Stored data

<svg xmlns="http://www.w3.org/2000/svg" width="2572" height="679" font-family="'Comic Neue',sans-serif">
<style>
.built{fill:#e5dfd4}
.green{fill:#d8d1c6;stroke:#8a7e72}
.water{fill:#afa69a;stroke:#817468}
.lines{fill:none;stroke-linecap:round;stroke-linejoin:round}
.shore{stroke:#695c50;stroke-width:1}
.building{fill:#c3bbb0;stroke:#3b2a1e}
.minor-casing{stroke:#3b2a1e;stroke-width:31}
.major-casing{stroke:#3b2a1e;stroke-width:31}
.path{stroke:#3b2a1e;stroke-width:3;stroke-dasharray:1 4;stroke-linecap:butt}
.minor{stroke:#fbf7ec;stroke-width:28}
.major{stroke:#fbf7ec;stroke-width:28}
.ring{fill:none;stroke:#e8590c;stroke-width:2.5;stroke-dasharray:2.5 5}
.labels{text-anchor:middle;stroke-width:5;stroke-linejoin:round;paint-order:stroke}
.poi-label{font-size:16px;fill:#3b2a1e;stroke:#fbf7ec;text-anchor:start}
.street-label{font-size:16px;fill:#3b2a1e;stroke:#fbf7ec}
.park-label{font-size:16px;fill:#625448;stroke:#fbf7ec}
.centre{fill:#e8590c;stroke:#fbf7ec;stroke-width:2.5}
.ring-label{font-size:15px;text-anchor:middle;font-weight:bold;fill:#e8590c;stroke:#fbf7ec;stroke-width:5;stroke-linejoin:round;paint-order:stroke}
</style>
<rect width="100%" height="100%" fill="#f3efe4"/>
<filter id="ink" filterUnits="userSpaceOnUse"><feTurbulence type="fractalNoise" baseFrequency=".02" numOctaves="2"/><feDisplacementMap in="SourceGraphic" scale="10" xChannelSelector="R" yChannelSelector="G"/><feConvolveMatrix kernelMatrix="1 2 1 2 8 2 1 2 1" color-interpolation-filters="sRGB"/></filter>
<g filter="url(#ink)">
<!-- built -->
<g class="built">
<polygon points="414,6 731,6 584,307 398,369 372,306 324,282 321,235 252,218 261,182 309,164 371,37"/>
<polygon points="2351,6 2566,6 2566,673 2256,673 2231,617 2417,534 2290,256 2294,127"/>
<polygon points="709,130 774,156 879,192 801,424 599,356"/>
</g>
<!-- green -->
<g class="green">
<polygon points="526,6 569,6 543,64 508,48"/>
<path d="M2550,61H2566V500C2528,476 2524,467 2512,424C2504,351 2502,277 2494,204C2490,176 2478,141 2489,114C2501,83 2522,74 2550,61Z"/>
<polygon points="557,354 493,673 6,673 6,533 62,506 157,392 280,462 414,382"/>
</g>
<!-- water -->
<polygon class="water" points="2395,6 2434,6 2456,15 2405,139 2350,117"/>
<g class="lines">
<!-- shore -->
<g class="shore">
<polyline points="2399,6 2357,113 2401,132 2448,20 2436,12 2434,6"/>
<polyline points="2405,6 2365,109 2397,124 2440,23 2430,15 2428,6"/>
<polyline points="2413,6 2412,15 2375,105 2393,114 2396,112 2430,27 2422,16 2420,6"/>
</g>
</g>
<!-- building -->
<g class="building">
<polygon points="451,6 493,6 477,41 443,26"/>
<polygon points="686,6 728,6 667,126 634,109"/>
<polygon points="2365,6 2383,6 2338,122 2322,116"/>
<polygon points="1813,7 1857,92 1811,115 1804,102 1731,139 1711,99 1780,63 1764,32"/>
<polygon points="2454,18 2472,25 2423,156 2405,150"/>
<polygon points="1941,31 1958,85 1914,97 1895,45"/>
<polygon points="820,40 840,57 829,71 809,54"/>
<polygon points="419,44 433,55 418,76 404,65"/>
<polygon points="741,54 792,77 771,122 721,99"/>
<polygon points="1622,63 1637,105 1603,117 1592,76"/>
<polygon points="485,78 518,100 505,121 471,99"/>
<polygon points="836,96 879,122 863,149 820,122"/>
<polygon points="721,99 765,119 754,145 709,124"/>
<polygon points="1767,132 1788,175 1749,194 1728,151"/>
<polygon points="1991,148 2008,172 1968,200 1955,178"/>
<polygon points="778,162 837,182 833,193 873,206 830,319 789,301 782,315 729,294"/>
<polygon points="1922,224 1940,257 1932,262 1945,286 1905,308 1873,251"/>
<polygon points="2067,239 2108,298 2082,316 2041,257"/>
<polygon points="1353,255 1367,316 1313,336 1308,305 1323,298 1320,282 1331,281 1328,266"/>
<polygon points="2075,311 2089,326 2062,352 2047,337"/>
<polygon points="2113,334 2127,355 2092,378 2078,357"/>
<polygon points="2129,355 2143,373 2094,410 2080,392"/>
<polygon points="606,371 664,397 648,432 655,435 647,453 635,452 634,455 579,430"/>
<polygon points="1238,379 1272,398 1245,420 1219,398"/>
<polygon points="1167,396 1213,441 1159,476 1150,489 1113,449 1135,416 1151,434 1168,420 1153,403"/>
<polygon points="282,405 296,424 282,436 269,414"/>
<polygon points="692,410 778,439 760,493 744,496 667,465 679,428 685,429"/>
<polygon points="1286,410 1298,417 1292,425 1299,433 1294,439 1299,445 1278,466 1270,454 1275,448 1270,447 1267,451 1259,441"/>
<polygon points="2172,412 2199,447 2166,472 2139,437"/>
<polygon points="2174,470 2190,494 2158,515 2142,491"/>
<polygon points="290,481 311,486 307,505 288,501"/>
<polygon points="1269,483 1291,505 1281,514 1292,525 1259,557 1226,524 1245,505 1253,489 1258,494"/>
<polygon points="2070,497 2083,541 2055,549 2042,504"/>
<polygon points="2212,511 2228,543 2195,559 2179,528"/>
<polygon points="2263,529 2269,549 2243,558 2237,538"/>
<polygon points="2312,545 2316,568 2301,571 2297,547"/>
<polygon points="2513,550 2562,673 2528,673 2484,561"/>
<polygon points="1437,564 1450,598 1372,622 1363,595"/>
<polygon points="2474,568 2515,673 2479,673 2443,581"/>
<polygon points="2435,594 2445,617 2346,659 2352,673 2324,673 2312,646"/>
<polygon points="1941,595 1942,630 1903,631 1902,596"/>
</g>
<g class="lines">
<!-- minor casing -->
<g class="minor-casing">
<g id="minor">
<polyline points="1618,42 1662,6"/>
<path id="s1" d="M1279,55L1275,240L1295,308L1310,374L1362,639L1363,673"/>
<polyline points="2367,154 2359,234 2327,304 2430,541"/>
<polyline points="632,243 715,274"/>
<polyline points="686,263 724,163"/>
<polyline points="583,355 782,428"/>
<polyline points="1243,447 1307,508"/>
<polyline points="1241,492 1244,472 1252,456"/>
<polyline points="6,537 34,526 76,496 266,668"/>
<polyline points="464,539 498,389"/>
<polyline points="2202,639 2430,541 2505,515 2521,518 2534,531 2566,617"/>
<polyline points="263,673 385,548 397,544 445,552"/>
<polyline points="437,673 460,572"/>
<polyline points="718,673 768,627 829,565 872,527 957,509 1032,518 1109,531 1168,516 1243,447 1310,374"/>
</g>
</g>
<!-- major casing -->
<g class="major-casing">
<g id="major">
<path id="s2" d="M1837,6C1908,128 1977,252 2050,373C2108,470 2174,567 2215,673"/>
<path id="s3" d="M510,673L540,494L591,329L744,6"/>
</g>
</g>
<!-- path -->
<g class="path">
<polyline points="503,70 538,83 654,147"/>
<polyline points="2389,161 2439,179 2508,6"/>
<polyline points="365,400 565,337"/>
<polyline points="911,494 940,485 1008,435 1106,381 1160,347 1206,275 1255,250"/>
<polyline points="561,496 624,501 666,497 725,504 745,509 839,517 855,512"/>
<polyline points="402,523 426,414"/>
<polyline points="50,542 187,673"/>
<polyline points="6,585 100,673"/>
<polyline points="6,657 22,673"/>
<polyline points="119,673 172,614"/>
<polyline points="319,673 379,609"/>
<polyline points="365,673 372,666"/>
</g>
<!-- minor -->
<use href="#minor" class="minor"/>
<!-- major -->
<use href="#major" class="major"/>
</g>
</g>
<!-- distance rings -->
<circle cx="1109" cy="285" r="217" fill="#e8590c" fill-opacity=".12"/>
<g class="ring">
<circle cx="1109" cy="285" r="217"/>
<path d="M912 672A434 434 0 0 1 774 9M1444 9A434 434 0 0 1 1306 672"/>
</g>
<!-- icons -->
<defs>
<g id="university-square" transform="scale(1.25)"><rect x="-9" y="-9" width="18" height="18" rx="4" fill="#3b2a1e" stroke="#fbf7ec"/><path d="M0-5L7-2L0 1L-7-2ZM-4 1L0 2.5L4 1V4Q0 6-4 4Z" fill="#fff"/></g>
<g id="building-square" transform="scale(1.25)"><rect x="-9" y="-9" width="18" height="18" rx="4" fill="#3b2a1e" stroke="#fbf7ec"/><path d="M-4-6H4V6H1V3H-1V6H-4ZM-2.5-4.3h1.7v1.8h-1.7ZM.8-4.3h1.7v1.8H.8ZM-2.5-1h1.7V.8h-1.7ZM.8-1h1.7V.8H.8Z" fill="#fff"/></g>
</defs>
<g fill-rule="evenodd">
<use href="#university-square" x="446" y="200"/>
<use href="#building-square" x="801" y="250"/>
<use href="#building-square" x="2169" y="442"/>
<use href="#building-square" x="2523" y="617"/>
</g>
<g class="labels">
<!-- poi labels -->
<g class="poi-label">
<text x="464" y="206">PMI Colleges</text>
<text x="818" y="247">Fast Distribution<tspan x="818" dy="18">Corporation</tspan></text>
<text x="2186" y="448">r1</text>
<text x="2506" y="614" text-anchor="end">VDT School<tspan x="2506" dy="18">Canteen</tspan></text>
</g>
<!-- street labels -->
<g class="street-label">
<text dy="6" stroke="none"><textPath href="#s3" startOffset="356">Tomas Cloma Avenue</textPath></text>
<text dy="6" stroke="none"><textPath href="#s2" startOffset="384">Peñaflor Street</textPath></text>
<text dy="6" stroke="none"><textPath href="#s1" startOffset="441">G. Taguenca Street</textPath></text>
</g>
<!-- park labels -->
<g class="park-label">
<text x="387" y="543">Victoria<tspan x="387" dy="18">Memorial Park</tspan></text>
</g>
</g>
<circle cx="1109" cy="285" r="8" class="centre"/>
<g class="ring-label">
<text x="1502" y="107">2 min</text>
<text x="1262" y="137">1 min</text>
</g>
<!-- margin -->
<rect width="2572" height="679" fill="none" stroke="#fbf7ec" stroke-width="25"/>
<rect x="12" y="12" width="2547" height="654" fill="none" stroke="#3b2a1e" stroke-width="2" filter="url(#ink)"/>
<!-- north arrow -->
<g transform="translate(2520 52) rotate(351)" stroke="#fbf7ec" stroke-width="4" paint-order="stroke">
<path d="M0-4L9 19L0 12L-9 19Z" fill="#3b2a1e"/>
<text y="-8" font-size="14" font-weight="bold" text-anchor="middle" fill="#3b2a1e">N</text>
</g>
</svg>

AIM OF THE EXERCISE
Filter the entries and keep only the lines holding "linecap".

SOLUTION
.lines{fill:none;stroke-linecap:round;stroke-linejoin:round}
.path{stroke:#3b2a1e;stroke-width:3;stroke-dasharray:1 4;stroke-linecap:butt}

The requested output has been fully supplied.